Analyzing Industry and Occoupational Data, MSA

Good afternoon IPUMS community,

I’m working on a project that examines janitors (OCC code 7690) in the Miami-Fort Lauderdale-West Palm Metro area. I’m using ACS five year data, 2013-2017. I’m limited to working in excel.

For starters, I’m trying to replicate some basic tables produced by the census, to make sure I’m doing things correctly.

I’m having trouble recreating ACS Table C24050: Industry by occupation for civilian employed population above age 16.

In my IPUMS excel table, I’m summarizing PERWT to obtain an estimate of workers in all industries. I’m excluding industry code 0, which eliminates persons less than 16 years old/unemployed who never worked/NILF who last worked more than 5 years ago, as well as industry codes 9670-9920, representing military and unemployed persons.

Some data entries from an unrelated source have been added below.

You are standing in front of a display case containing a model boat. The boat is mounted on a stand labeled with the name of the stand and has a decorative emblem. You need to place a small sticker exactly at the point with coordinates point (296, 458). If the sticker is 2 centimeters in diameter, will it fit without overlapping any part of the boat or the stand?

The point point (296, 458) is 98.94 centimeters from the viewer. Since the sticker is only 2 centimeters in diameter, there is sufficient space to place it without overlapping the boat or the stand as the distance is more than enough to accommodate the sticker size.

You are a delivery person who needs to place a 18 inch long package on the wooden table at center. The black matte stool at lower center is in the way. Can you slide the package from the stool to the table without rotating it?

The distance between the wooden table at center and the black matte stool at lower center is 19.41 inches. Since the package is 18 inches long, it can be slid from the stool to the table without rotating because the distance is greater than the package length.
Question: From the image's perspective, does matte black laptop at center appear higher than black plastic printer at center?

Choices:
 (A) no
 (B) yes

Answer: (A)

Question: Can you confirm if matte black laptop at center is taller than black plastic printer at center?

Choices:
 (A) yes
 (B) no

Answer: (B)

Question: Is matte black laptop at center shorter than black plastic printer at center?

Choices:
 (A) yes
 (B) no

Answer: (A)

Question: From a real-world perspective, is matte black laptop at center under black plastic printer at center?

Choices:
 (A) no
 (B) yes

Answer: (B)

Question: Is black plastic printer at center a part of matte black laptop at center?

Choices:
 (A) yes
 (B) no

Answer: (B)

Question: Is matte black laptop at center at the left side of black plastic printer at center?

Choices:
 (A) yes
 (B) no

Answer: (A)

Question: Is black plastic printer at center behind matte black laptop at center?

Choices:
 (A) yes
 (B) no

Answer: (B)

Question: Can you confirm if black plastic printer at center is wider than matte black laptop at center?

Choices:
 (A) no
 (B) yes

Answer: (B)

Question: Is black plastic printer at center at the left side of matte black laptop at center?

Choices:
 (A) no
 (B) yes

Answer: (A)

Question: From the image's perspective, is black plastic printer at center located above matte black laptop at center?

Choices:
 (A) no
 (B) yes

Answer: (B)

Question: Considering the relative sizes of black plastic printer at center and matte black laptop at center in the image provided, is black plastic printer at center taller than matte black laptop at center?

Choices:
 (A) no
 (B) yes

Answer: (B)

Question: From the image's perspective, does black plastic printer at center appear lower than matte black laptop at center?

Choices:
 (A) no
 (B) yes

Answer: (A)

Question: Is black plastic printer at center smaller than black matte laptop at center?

My result is 3,408,762 observations, significantly larger than ACS’ 2,858,792 estimate, and well outside it’s MOE.

Do folks have advice in terms of what mistakes I’m making? Do I need to divide by a certain amount given that I’m summarizing data for all five years? Is it incorrect to simply sum PERWT? Any advice would be appreciated. Thank you!

To be more helpful, here is an image of the ACS Table I’m referring too:

The issue is your method for identifying employed people. Industry codes are not a good indicator of employment status - anyone who has been employed at all in the past 5 years has a non-zero industry code. You want to use the EMPSTAT variable (in fact EMPSTATD, the detailed version which is automatically downloaded when you select EMPSTAT). Civilian employed people will have codes 10 or 12. When I did this for the Miami metro, I got an overall total of 2,842,510, only 0.5% off from FactFinder. In general we do not expect to be able to replicate FactFinder numbers exactly using public-use microdata. See this page for more info on why.

Thank you Matt, your answer was informative and in-depth. Problem solved!